*TASK DETAILS*: Nothing but the pictures should be left out when you copy the records exactly.

*MATERIAL FOR THIS TASK*:
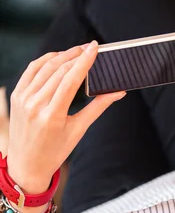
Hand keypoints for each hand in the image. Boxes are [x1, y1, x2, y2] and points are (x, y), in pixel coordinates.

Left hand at [7, 42, 125, 193]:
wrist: (27, 164)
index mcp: (52, 116)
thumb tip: (118, 92)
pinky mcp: (17, 95)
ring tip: (77, 50)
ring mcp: (23, 99)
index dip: (84, 61)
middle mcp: (35, 105)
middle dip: (75, 55)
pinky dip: (45, 60)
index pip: (70, 80)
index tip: (95, 48)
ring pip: (45, 67)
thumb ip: (98, 108)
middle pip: (59, 70)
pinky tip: (58, 57)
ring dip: (62, 55)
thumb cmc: (55, 151)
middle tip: (90, 47)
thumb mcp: (78, 131)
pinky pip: (32, 70)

*ANSWER FOR THIS EXERCISE*:
Hand keypoints for each hand in the image. Boxes are [x1, y1, x2, y2] and points are (x, y), in pixel coordinates.

Left hand at [7, 42, 125, 193]:
wrist: (27, 164)
index mcp: (52, 116)
thumb tip: (118, 92)
pinky mcp: (17, 95)
ring tip: (77, 50)
ring mcp: (23, 99)
index dip: (84, 61)
middle mcp: (35, 105)
middle dip: (75, 55)
pinky dip: (45, 60)
index pip: (70, 80)
index tip: (95, 48)
ring pip: (45, 67)
thumb ip: (98, 108)
middle pip: (59, 70)
pinky tip: (58, 57)
ring dip: (62, 55)
thumb cmc: (55, 151)
middle tip: (90, 47)
thumb mcp: (78, 131)
pinky pip: (32, 70)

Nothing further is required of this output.